Start of DATA EXTRACTS

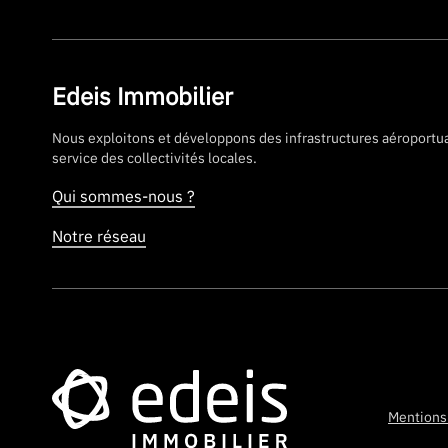
Edeis Immobilier
Nous exploitons et développons des infrastructures aéroportua
service des collectivités locales.
Qui sommes-nous ?
Notre réseau
Mentions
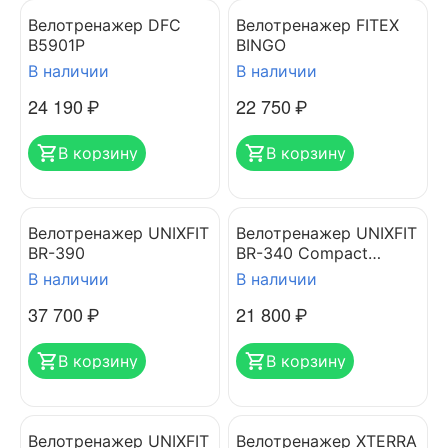
Велотренажер DFC
Велотренажер FITEX
B5901P
BINGO
В наличии
В наличии
24 190
₽
22 750
₽
В корзину
В корзину
Велотренажер UNIXFIT
Велотренажер UNIXFIT
BR-390
BR-340 Compact
горизонтальный
В наличии
В наличии
37 700
₽
21 800
₽
В корзину
В корзину
Велотренажер UNIXFIT
Велотренажер XTERRA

End of DATA EXTRACTS

> **EXERCISE**
When you copy the entries above, reproduce each line exactly and leave out any pictures.

> **WRITTEN REPLY**
Edeis Immobilier
Nous exploitons et développons des infrastructures aéroportua
service des collectivités locales.
Qui sommes-nous ?
Notre réseau
Mentions
Велотренажер DFC
Велотренажер FITEX
B5901P
BINGO
В наличии
В наличии
24 190
₽
22 750
₽
В корзину
В корзину
Велотренажер UNIXFIT
Велотренажер UNIXFIT
BR-390
BR-340 Compact
горизонтальный
В наличии
В наличии
37 700
₽
21 800
₽
В корзину
В корзину
Велотренажер UNIXFIT
Велотренажер XTERRA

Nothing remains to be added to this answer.